The Stunning World Series Run Of The 1990 Cincinnati Reds
To say the 1990 Cincinnati Reds entered the season with question marks would be an understatement The team endured a tumultuous 1989 surrounding the banishment of then-manager Pete Rose for gambling. Certainly no one expected 1990 would end with Cincinnati’s first World Series title since the Big Red Machine Days of 1975 and 1976.
That’s because the early question marks didn’t involve the on-field talent. Rose’s teams had finished second in the NL West each year from 1985-88. New manager Lou Pinella just needed to harness the horses and get the focus back on the field.
Centerfielder Eric Davis finished with a .347 OBP, a .486 slugging percentage, could run and played electric defense. Davis was the most complete player on a team that included a future Hall of Famer at shortstop in Barry Larkin, along with rightfielder Paul O’Neill, who later become a beloved player with the Joe Torre Dynasty championship teams in New York from 1996-2000.
There were steady contributors up and down the lineup. Third baseman Chris Sabo finished with a stat line of .343 OBP/.476 slugging. Mariano Duncan posted a .345/.476 line at second base. Rookie first baseman Hal Morris stepped in at .381/.498 line and saw his playing time gradually increase. The Reds finished fifth in the National League in runs scored.
With the second-best pitching staff in the National League it was enough to win. There was more balance in the rotation. Jose Rijo delivered a 2.70 ERA and won 14 games. Tom Browning won 15 and Jack Armstrong settled in with 12 wins and a 3.42 ERA. Danny Jackson rounded out the rotation with a 3.61 ERA.
But this team is ultimately remembered for its bullpen. Randy Myers was at the back end. Rob Dibble, with his 1.74 ERA was the setup man. Norm Charlton swung in and out of the rotation, but made most of his appearances in relief. They could all throw gas and were known collectively as “The Nasty Boys.”
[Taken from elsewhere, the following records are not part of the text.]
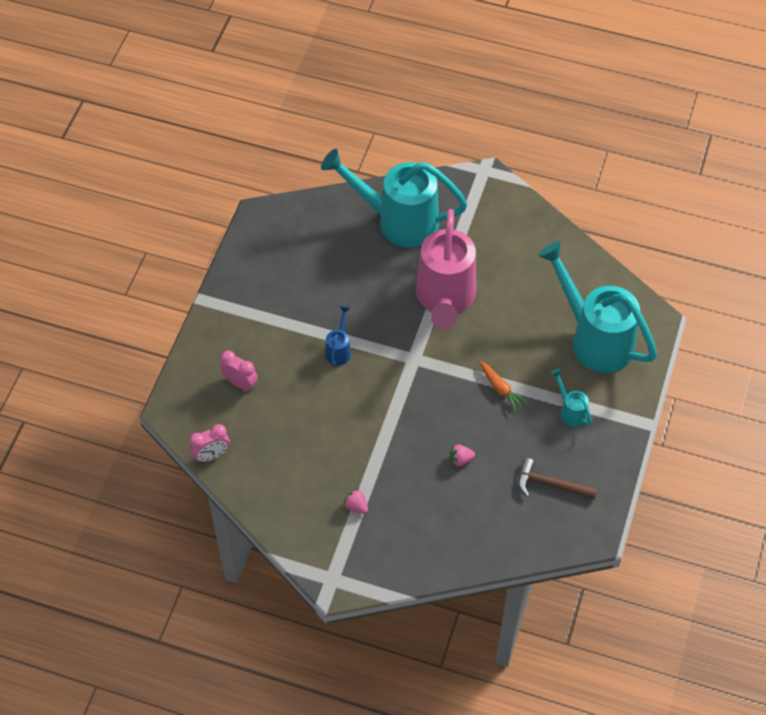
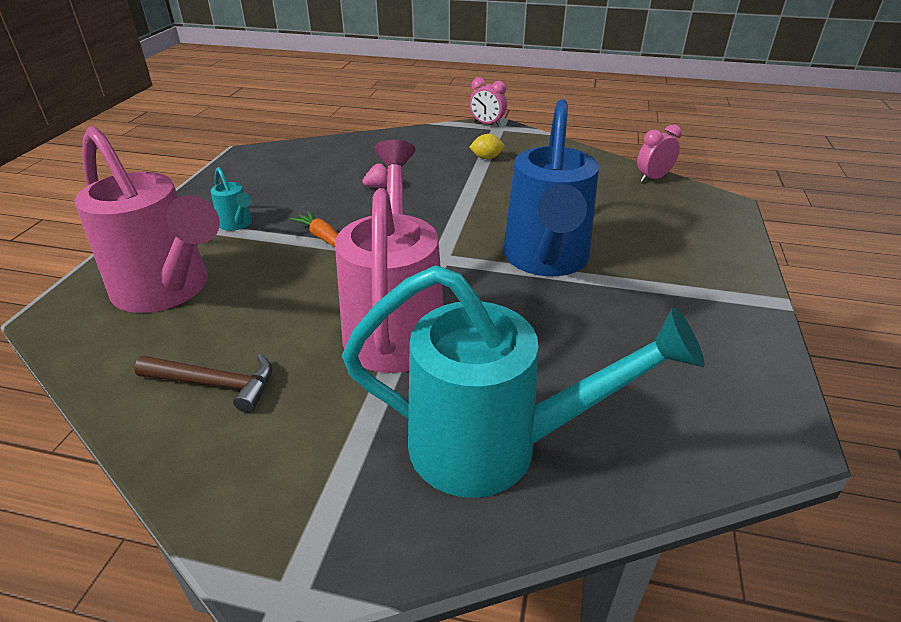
camera: 175 degrees right, 20 degrees down
(240, 383) = (659, 226): pink clock -> pink clock (487, 124)
(339, 350) = (546, 260): blue watering can -> blue watering can, size x2.40
(356, 506) = (486, 158): pink strawberry -> yellow lemon
(550, 484) = (282, 177): brown hammer -> brown hammer (216, 384)
(594, 339) = (168, 290): turquoise watering can -> pink watering can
The opening of the regular season set the tone. The Reds won their first nine games and by Memorial Day were up seven games on the traditionally strong Los Angeles Dodgers and were plus-14 games on the defending NL pennant-winning San Francisco Giants. The margin in the NL West (where Cincinnati and Atlanta inexplicably resided until the realignment of 1994 and subsequent creation of the NL Central) grew as high as eleven games shortly after the All-Star break.
The NL West title was never in serious jeopardy, although the Reds did provide some anxious moments. They lost eight of eleven on a West Coast trip that included San Francisco and Los Angeles and saw the Giants whittle the lead down to 3 ½ games before suddenly collapsing. The Dodgers kept nudging away, winning a pair of September series against the Reds. But LA never got closer than 4 ½ games and with five days left in the regular season, Cincy finally clinched.
An old rivalry was renewed in the NLCS. Cincinnati and Pittsburgh were regular sparring partners in the 1970s and the Pirates who won the NL East. The Reds opened the series at home because of a rotation system that decided homefield advantage.
After scoring three runs in the bottom of the first to stake Rijo to a Game 1 lead, Cincy only got two hits the rest of the night and the Pirates chipped away to grab a 4-3 win. On the ropes the following afternoon, Browning outdueled Cy Young winner Doug Drabek to win 2-1. .
The Cincinnati bats awoke in Game 3, with Billy Hatcher and Duncan each homering in a 6-3 win. Rijo came back on short rest to win Game 4, with help from a two-run blast by Sabo that broke a 2-2 tie in the seventh. After losing a close fifth game, the Reds came home and clinched in Game 6. They won a nerve-wracking 2-1 pitchers’ duel behind Jackson.
As a matchup with the defending World Series champion Oakland A’s, the heavy favorite to repeat, loomed, MLB observers were thinking sweep. But the one they got wasn’t expected.
READ THE GAME-BY-GAME NARRATIVE OF THE 1990 WORLD SERIES
The rotation system gave the NL homefield advantage and Davis set the crowd on fire immediately when he homered to dead center in the first inning. Rijo shut down the powerful Oakland lineup in a surprise 7-0 win. More unlikely heroes delivered an extra-inning win in Game 2. Utility infielder Billy Bates beat out an infield hit and scored on a double by light-hitting catcher Joe Oliver.
Cincinnati still had to go to Oakland for the middle three games, but any expectation of an A’s rally was quickly quashed. Sabo homered twice in a Game 3 rout. Rijo capped off a World Series MVP performance with another brilliant outing in a Game 4, a 2-1 win that sealed the championship.
The decisiveness of the win—the sweep, with two of the games being blowouts, mark the 1990 World Series as one of the all-time great upsets in sports. It remains the most recent title for the franchise and for the city of Cincinnati.